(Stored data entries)
>>>>>
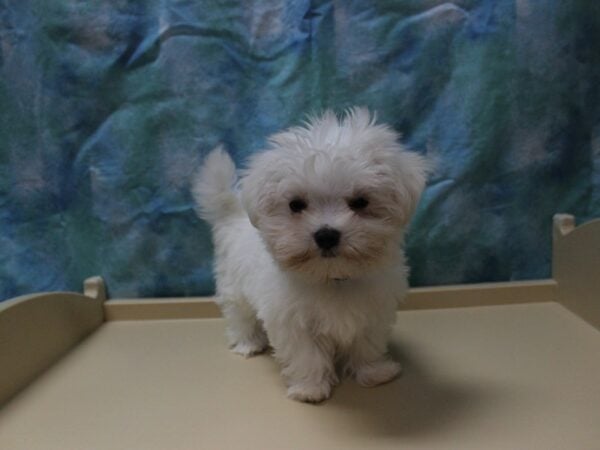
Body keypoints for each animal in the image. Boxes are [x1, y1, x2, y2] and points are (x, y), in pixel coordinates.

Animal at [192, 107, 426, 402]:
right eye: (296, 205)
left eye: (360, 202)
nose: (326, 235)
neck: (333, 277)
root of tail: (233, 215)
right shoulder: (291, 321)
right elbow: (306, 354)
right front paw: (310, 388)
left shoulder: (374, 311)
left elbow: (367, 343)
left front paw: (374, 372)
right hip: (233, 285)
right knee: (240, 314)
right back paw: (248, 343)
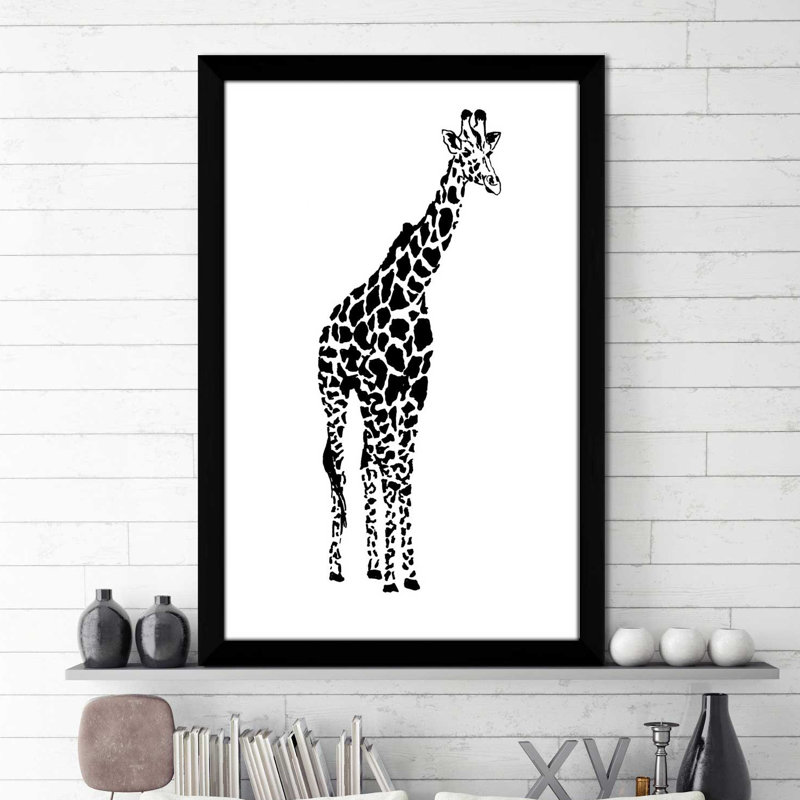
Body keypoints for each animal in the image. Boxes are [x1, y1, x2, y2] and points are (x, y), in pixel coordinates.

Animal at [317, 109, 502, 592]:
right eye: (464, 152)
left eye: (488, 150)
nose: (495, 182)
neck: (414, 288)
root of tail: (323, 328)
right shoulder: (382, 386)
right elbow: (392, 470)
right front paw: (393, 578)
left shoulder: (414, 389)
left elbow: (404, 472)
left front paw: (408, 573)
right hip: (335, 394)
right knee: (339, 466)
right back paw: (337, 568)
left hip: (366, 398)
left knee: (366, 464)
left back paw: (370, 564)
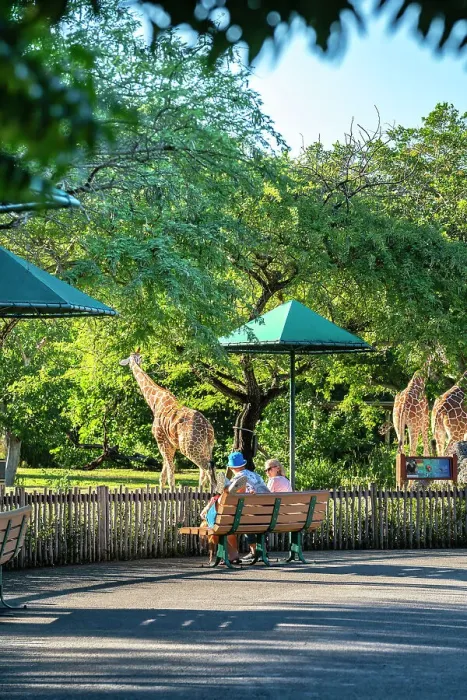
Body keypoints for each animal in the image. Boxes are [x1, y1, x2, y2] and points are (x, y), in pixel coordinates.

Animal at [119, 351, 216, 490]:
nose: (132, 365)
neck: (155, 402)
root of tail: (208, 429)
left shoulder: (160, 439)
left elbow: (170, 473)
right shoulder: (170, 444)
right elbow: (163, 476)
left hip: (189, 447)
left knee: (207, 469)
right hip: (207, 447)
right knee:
<<<<<
Look above for the line holding "left shoulder: (414, 389)". Print it and every line after it, exactly, through the line holding "left back paw: (370, 564)".

TASK RESULT:
left shoulder: (414, 389)
left elbow: (404, 472)
left front paw: (408, 573)
right hip: (335, 394)
right knee: (339, 466)
right back paw: (337, 568)
left hip: (366, 398)
left knee: (366, 464)
left back paw: (370, 564)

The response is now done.